Which options in the "optional arguments" list of the pyspark_blsspeller page below have a description next to them? Give every one.
----- Source passage
Skip to content

berombau/pyspark_blsspeller

Repository files navigation

pyspark_blsspeller

Pyspark implementation of BLSSpeller algorithm.

Usage

usage: main.py [-h] --input INPUT --output OUTPUT --bindir BINDIR [--bls_thresholds BLS_THRESHOLDS] [--alphabet ALPHABET] [--degen DEGEN] [--min_len MIN_LEN] [--max_len MAX_LEN] [--conf_cutoff CONF_CUTOFF] [--fc_cutoff FC_CUTOFF] [--limit LIMIT] [--resume [RESUME]] [--streaming [STREAMING]] [--keep_tmps [KEEP_TMPS]] [--trigger TRIGGER] [--alignment_option ALIGNMENT_OPTION]

BLSSpeller configuration.

optional arguments:
  -h, --help            show this help message and exit
  --input INPUT
  --output OUTPUT
  --bindir BINDIR
  --bls_thresholds BLS_THRESHOLDS
  --alphabet ALPHABET
  --degen DEGEN
  --min_len MIN_LEN
  --max_len MAX_LEN
  --conf_cutoff CONF_CUTOFF
  --fc_cutoff FC_CUTOFF
  --limit LIMIT         Limit the amount of input files that will be processed
  --resume [RESUME]     Skip iteration and reduction when these output folders are present
  --streaming [STREAMING]
                        Reduce motifs as soon as a process is finished iterating
  --keep_tmps [KEEP_TMPS]
                        Keep the temporary iterated motifs, that otherwise get remove when reducing via streaming
  --trigger TRIGGER     Interval for checking new files when streaming. Can also be used to balance iteration and reduction.
----------
----- Entries supplied
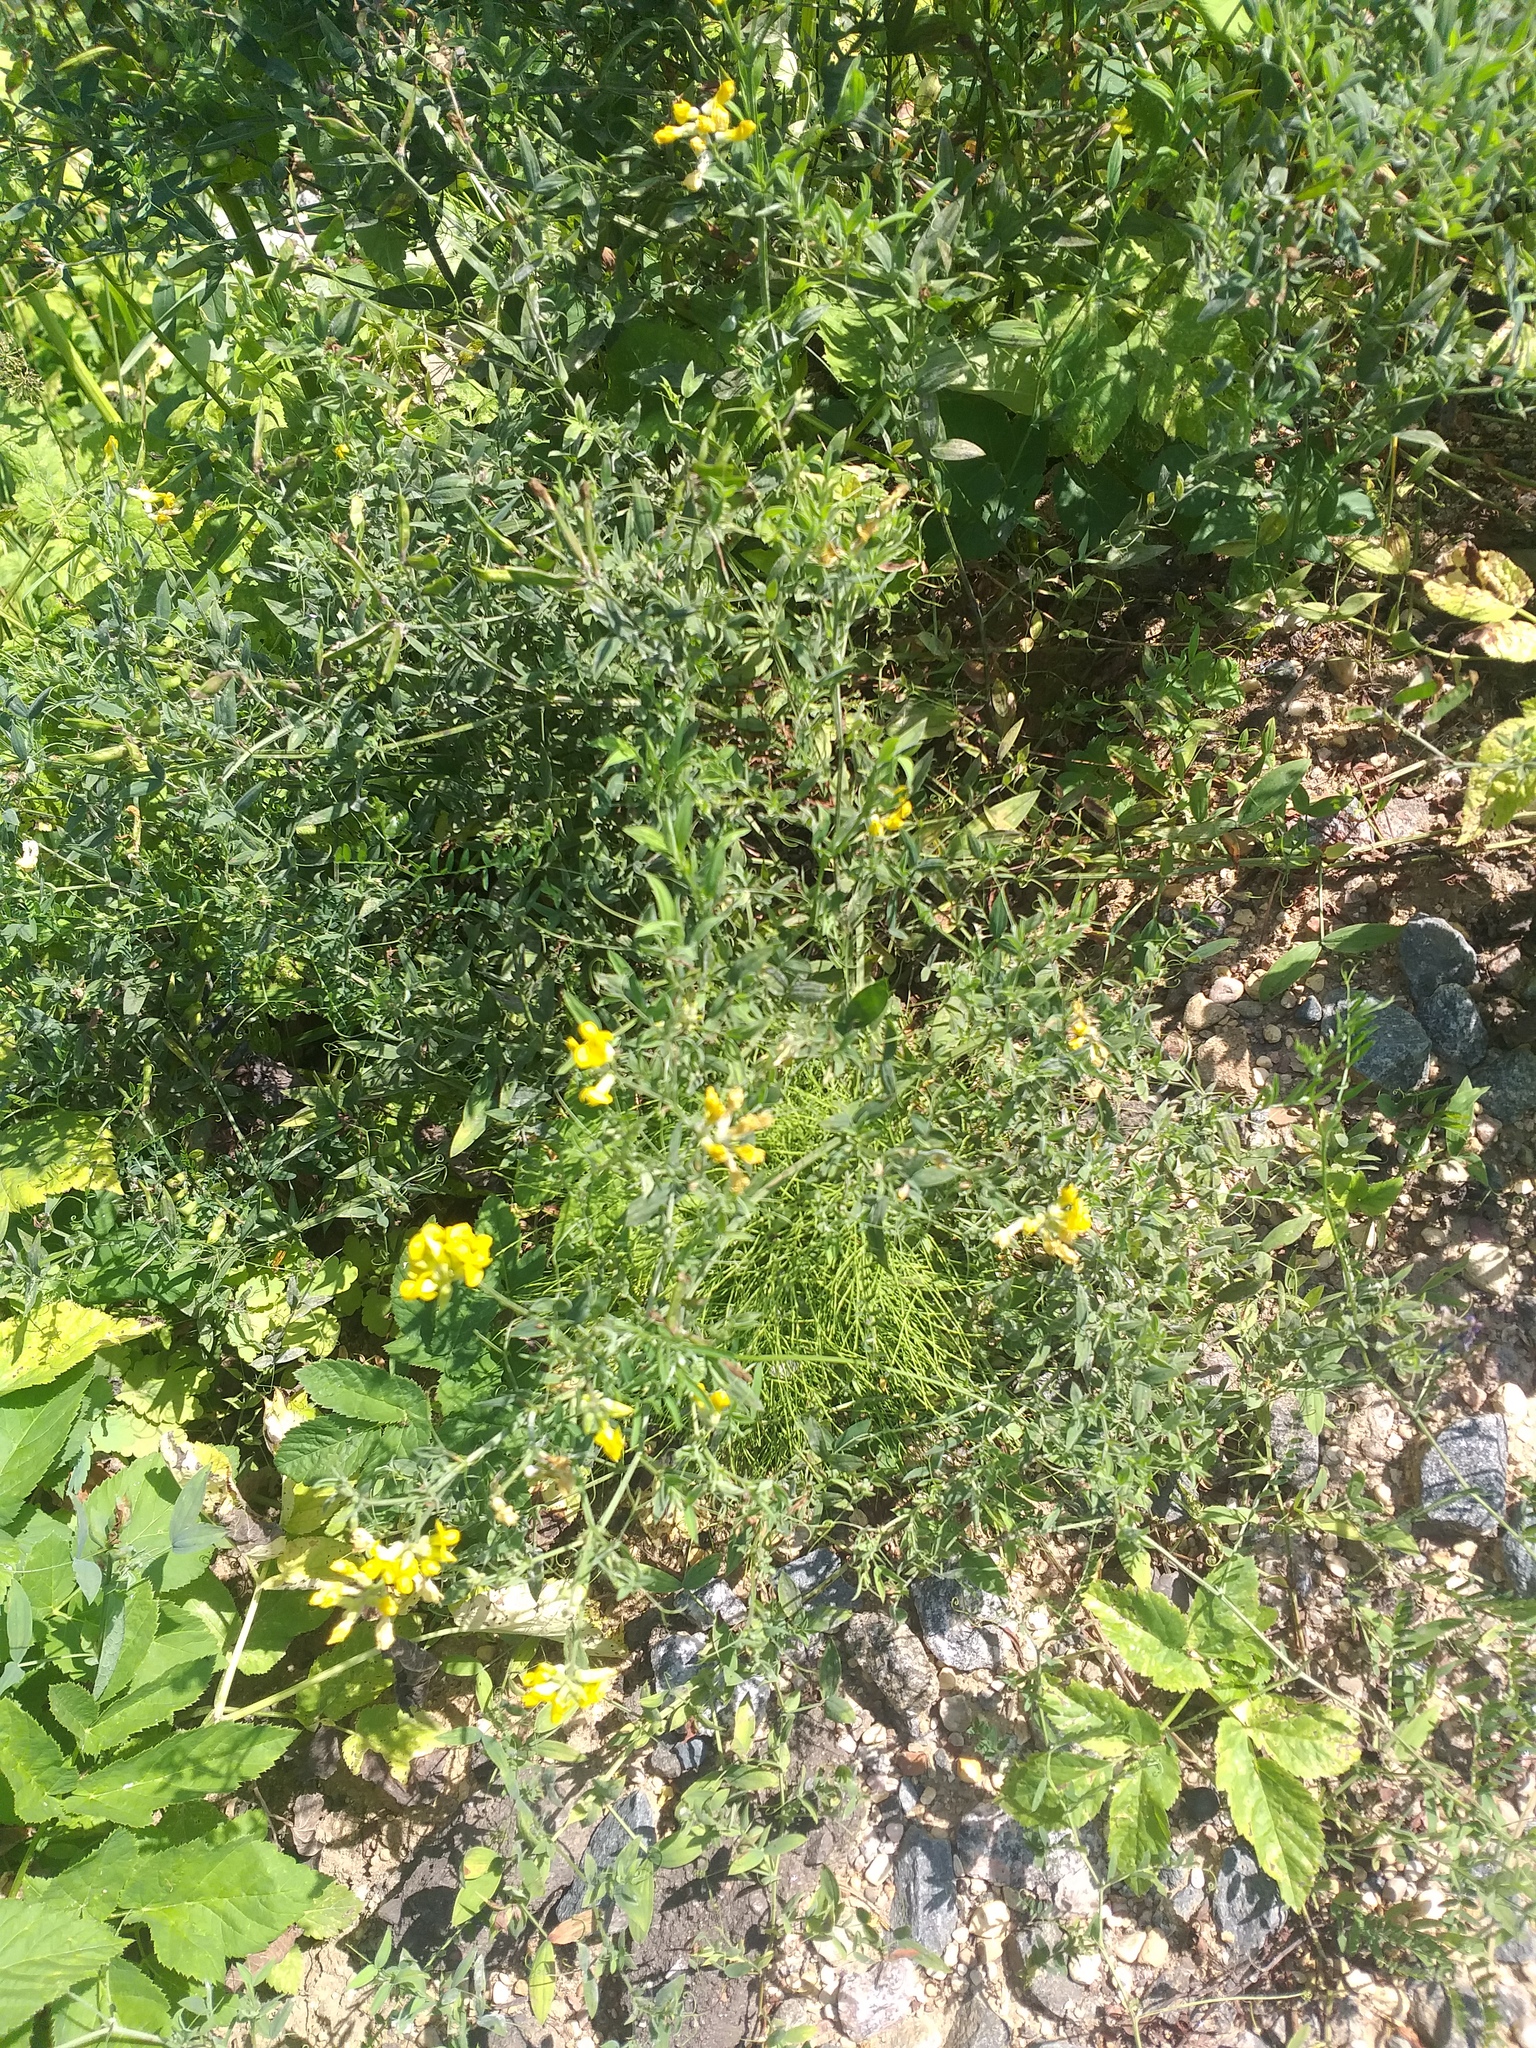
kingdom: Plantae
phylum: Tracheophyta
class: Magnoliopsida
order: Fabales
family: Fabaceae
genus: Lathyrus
----------
----- Entries supplied
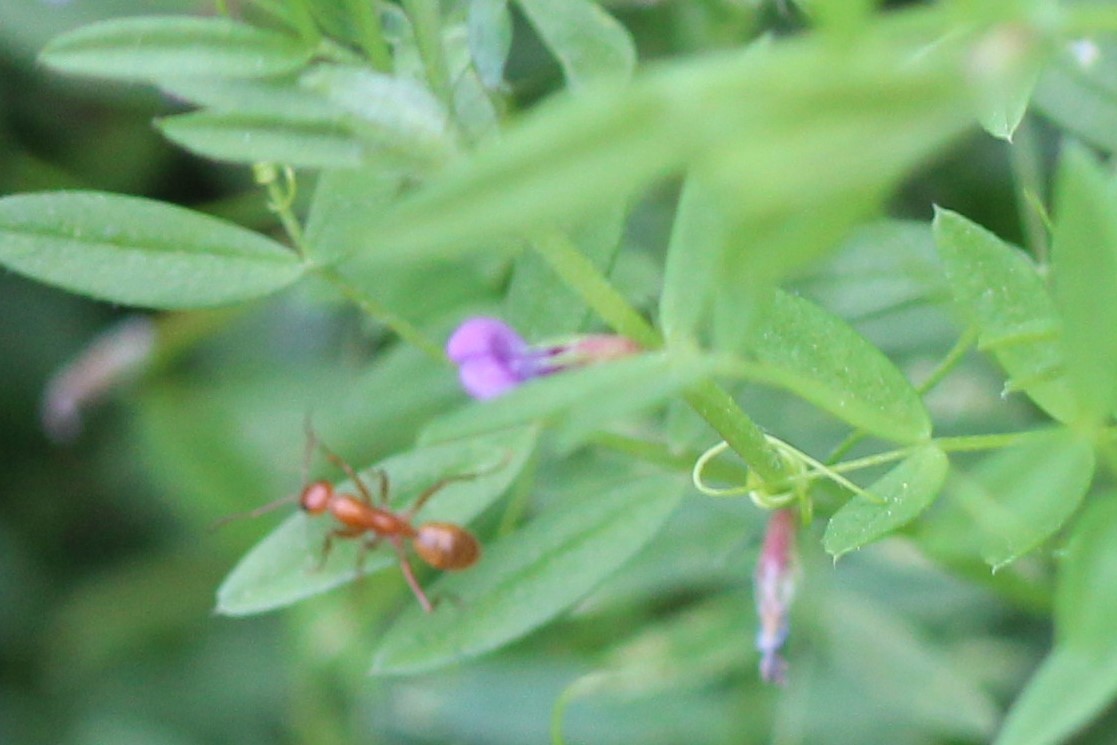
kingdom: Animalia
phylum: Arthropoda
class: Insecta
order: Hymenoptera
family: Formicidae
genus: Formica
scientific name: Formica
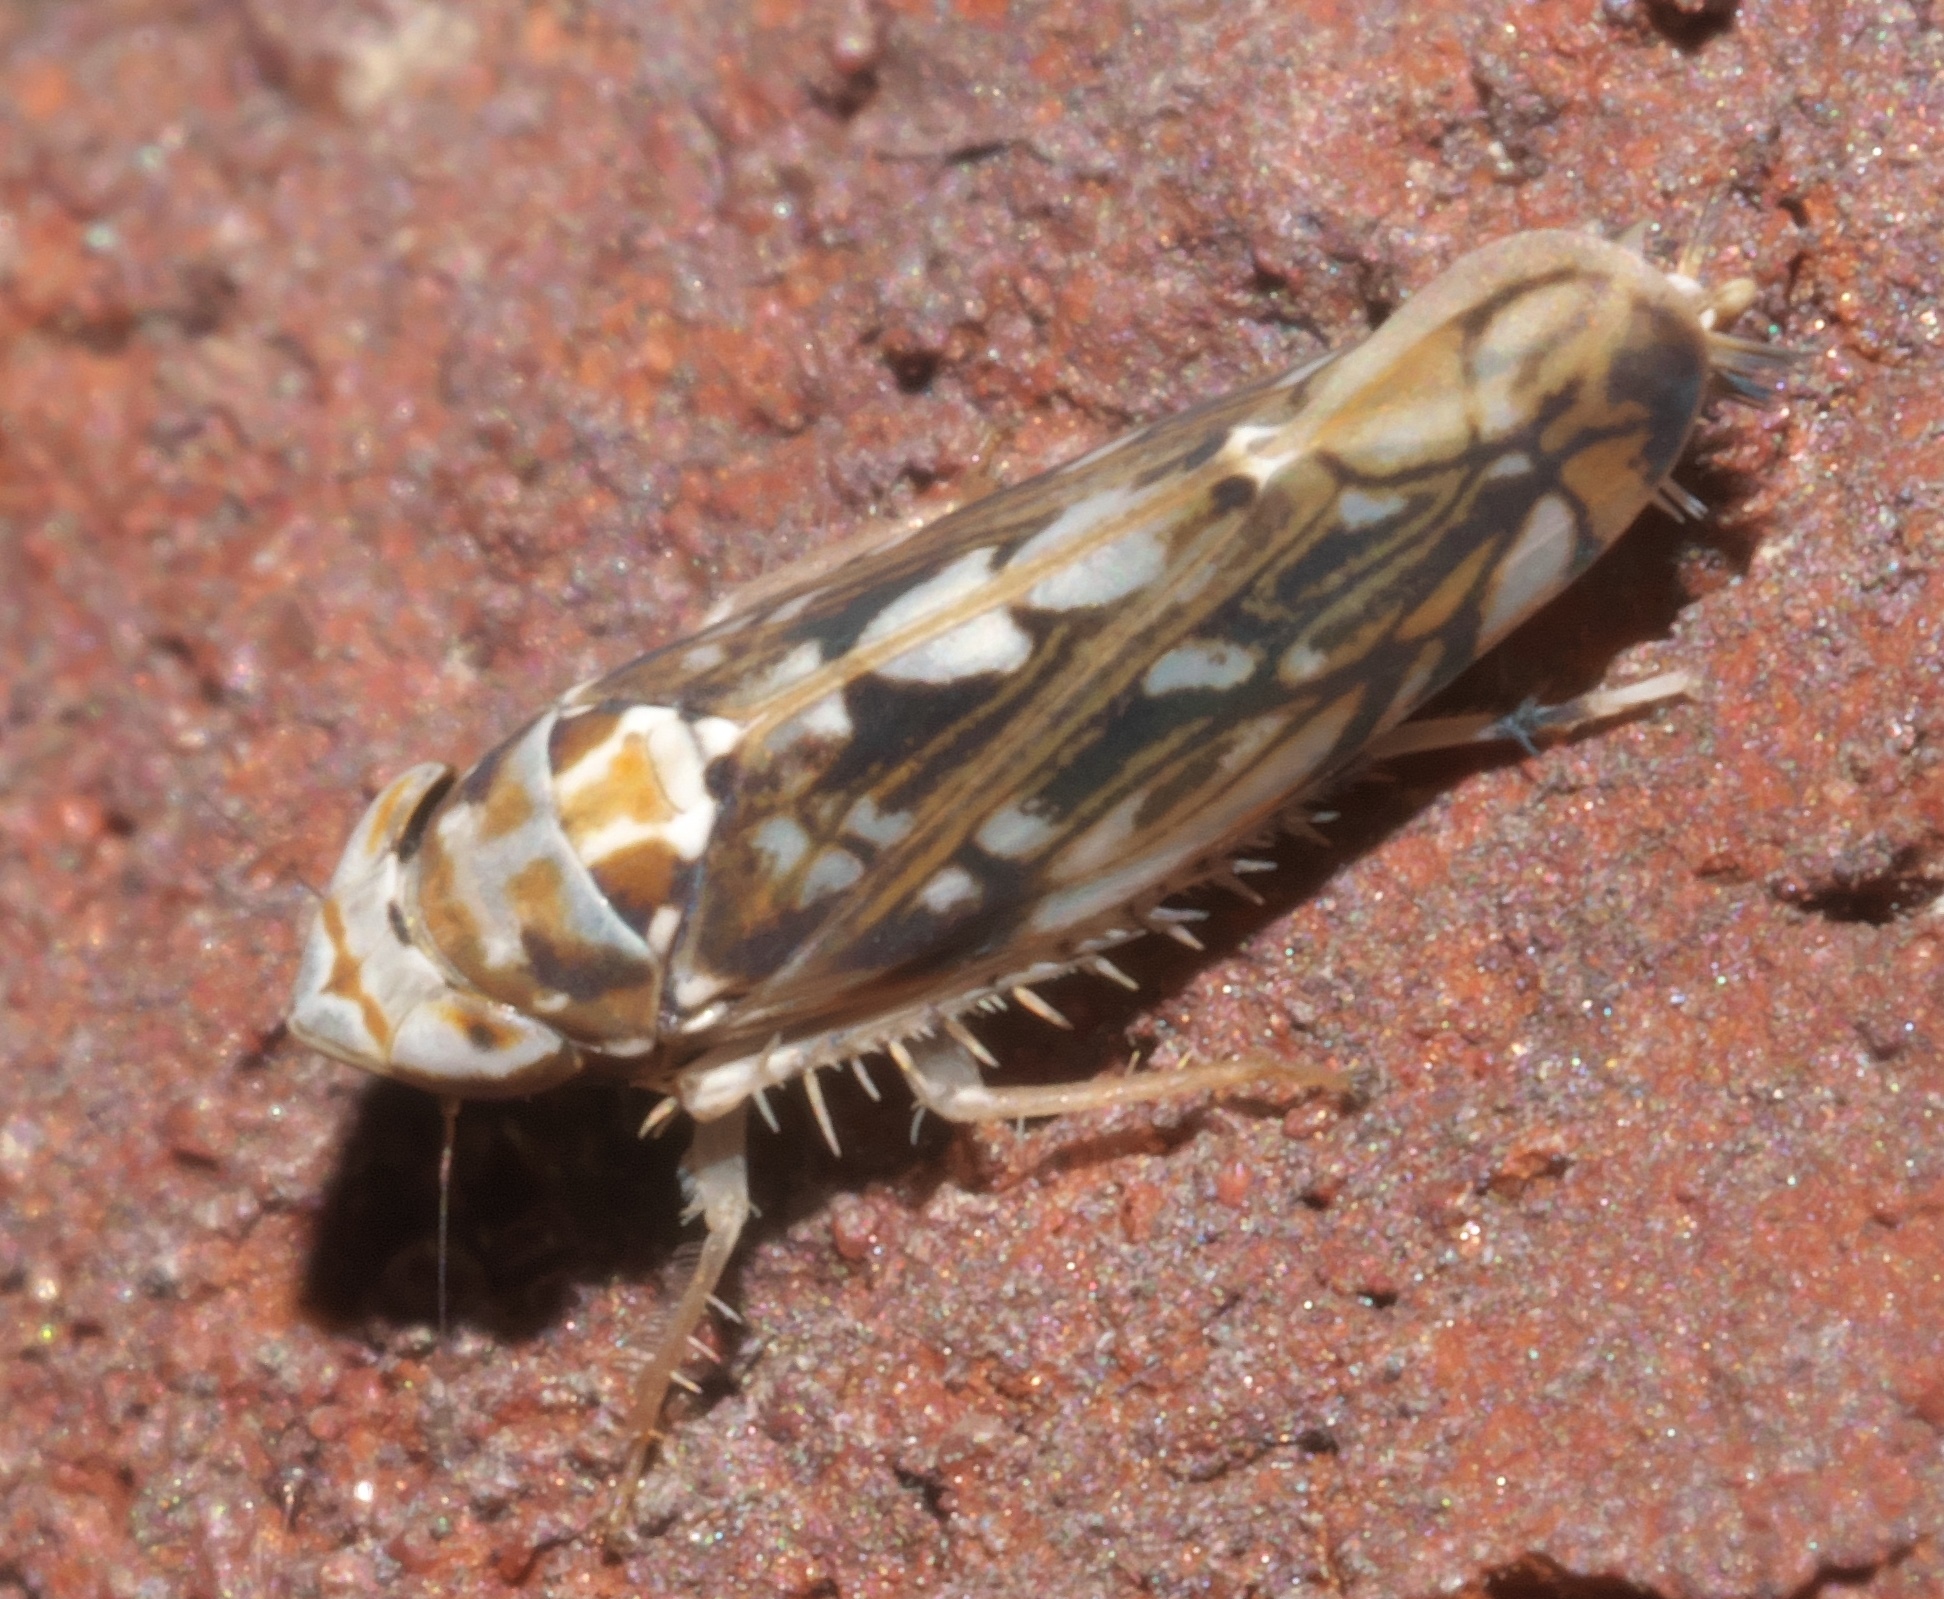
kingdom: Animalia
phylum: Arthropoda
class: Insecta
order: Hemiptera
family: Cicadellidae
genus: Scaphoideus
----------
* [Correct output]:
-h, --help
--limit
--resume
--streaming
--keep_tmps
--trigger